A South African National Defence Force Douglas C-47TP Dakota 6840 crashed in bad weather near Giants Castle in the Drakensburg Mountains of KwaZulu-Natal, South Africa on December 5th, resulting in the loss of life for all eleven people who were aboard.
The machine was flying a transport mission from Waterkloof AFB, Pretoria, to Mthatha Airport in Eastern Cape Province. Operated by the 35th Squadron of the South African Air Force (SAAF), the Pratt & Whitney PT6A turboprop-powered machine had just recently returned to service following an overhaul. It was based at Ysterplaat Air Force Base, Cape Town, in the dual roles of general military transport and as a support aircraft for the South African national aerobatic display team, The Silver Falcons, in whose color scheme the Dakota was painted. This particular aircraft served the South African military for 68 years. The plane started out as C-47A 43-48050, for delivery to the RAF as Dakota III KG767 in July 1944, but was immediately transferred to SAAF in August 1944. The aircraft served on the African continent and in the Mediterranean Theatre during the Second World War, and in the early 1990s was modified to C-47TP configuration, which included the fitting of the PT6A engines and a four-foot fuselage extension, and was subsequently used for maritime patrol work off the South African coast.

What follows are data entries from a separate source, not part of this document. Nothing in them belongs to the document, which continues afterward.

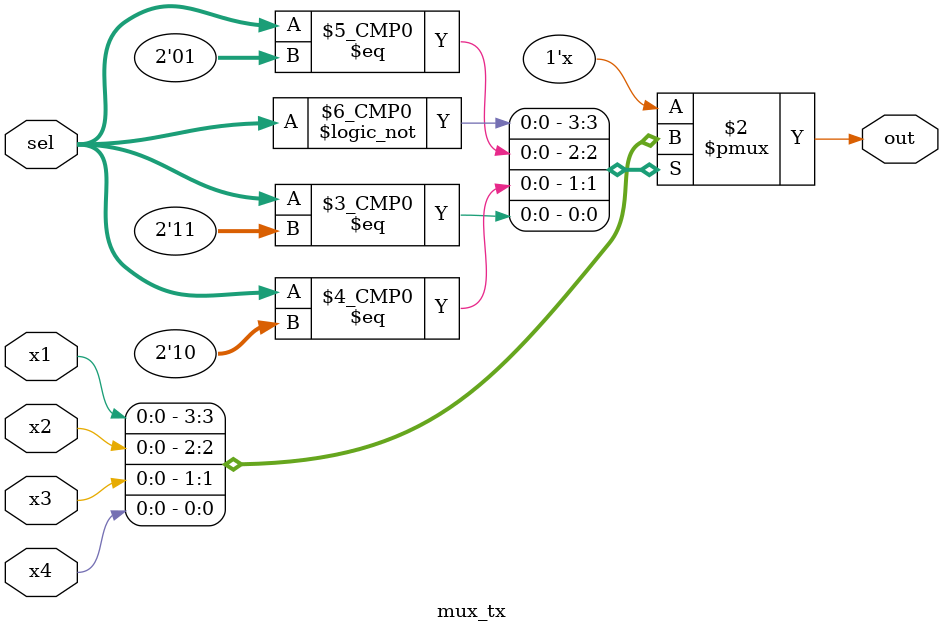
<source format=v>
module mux_tx (
    input wire x1,
    input wire x2,
    input wire x3,
    input wire x4,
    input wire [1:0] sel,
    output reg out
);
always @(*) begin
    case (sel)
    2'b00: begin
        out=x1;
    end
     2'b01: begin
        out=x2;
    end
     2'b10: begin
        out=x3;
    end
     2'b11: begin
        out=x4;
    end
    default :out=1'b0;

    endcase
    
end
    
endmodule
</source>
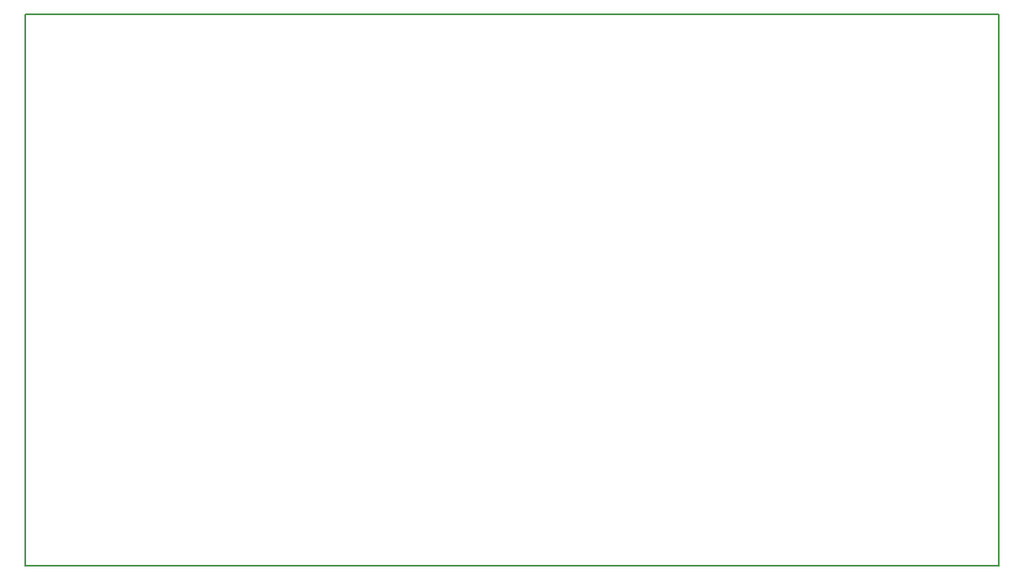
<source format=gbr>
%TF.GenerationSoftware,KiCad,Pcbnew,(6.0.1)*%
%TF.CreationDate,2022-11-17T10:08:14-05:00*%
%TF.ProjectId,ThermixelCtrl,54686572-6d69-4786-956c-4374726c2e6b,rev?*%
%TF.SameCoordinates,Original*%
%TF.FileFunction,Profile,NP*%
%FSLAX46Y46*%
G04 Gerber Fmt 4.6, Leading zero omitted, Abs format (unit mm)*
G04 Created by KiCad (PCBNEW (6.0.1)) date 2022-11-17 10:08:14*
%MOMM*%
%LPD*%
G01*
G04 APERTURE LIST*
%TA.AperFunction,Profile*%
%ADD10C,0.150000*%
%TD*%
G04 APERTURE END LIST*
D10*
X98000000Y0D02*
X98000000Y-55500000D01*
X98000000Y-55500000D02*
X0Y-55500000D01*
X0Y-55500000D02*
X0Y0D01*
X0Y0D02*
X98000000Y0D01*
M02*

</source>
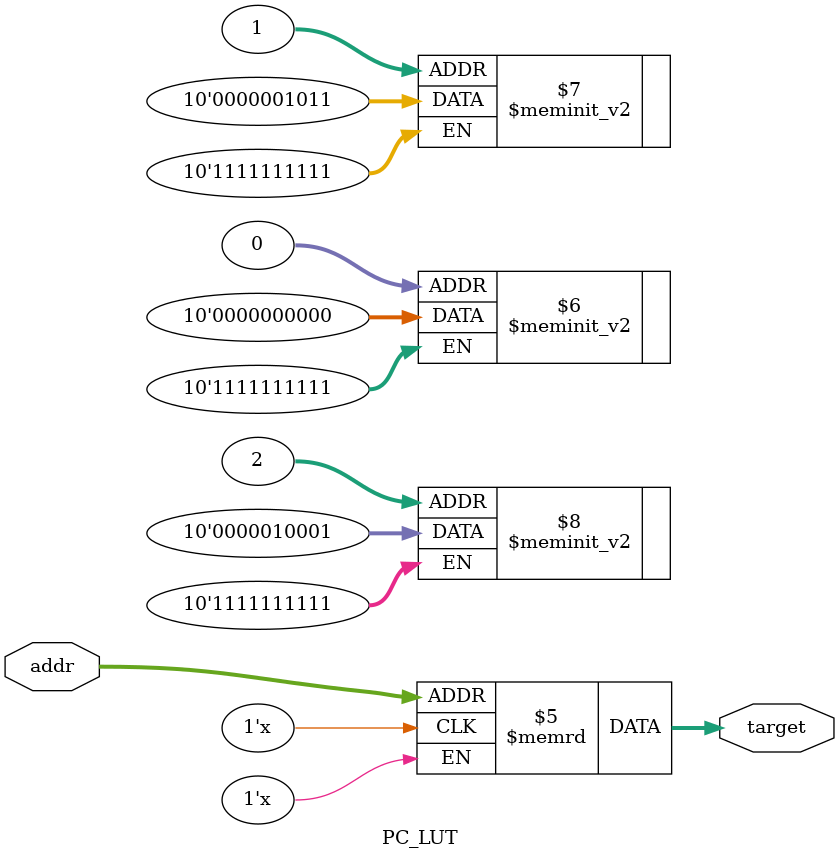
<source format=sv>
module PC_LUT #(parameter D=10)(
  input       [3:0] addr,	   
  output logic [D-1:0] target);

  logic [D-1:0] lut [0:15];

  initial begin
    lut[0] = 0;
    lut[1] = 11;
    lut[2] = 17;
  end

  always_comb begin
    target = lut[addr];
  end

endmodule

/*

	   pc = 4    0000_0000_0100	  4
	             1111_1111_1111	 -1

                 0000_0000_0011   3

				 (a+b)%(2**12)


   	  1111_1111_1011      -5
      0000_0001_0100     +20
	  1111_1111_1111      -1
	  0000_0000_0000     + 0


  */

</source>
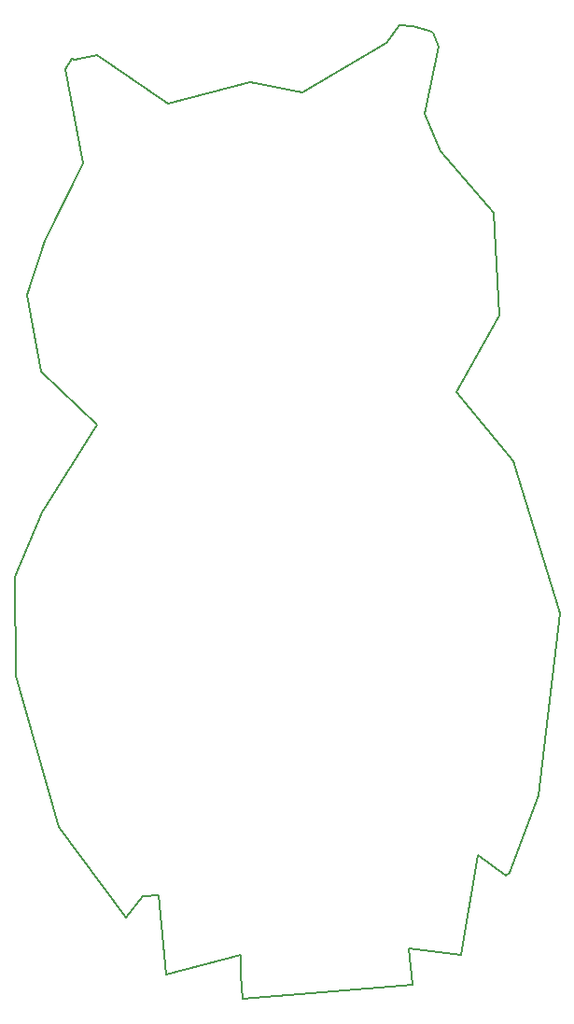
<source format=gbr>
G04 DipTrace 3.0.0.2*
G04 BoardOutline.gbr*
%MOMM*%
G04 #@! TF.FileFunction,Profile*
G04 #@! TF.Part,Single*
%ADD11C,0.1524*%
%FSLAX35Y35*%
G04*
G71*
G90*
G75*
G01*
G04 BoardOutline*
%LPD*%
X4609537Y1127747D2*
D11*
X4577790Y1461087D1*
X5054833Y1400887D1*
X5204600Y2303820D1*
X5460840Y2118457D1*
X5488100Y2145717D1*
X5752517Y2846283D1*
X5946910Y4495740D1*
X5527707Y5873123D1*
X5005840Y6506207D1*
X5399380Y7199177D1*
X5348047Y8131693D1*
X4868957Y8687780D1*
X4722967Y9029410D1*
X4846110Y9637580D1*
X4799867Y9766850D1*
X4766233Y9781563D1*
X4608590Y9819397D1*
X4494033Y9835163D1*
X4376323Y9674363D1*
X3613243Y9218693D1*
X3135930Y9313480D1*
X2392223Y9123907D1*
X1745673Y9560920D1*
X1542917Y9515863D1*
X1518137Y9524877D1*
X1459563Y9432510D1*
X1619560Y8574707D1*
X1276687Y7879307D1*
X1112497Y7386730D1*
X1238053Y6691327D1*
X1749947Y6208410D1*
X1250430Y5409910D1*
X1000760Y4830893D1*
X1011387Y3927837D1*
X1399170Y2557317D1*
X2010060Y1739253D1*
X2163737Y1933603D1*
X2308377Y1939760D1*
X2379123Y1224373D1*
X3053950Y1397593D1*
Y1270607D1*
Y1222987D1*
X3069823Y1000760D1*
X4609537Y1127747D1*
X5959350Y4493147D2*
M02*

</source>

Shortly before the crash at 09:45AM local time, the crew reported that they were flying on instruments only at 11,000 feet under “instrument meteorological conditions.”
The SAAF is one of the few remaining air forces in the world still operating the venerable Dakota.
A board of inquiry has been convened to investigate the circumstances surrounding the cause of this tragic accident.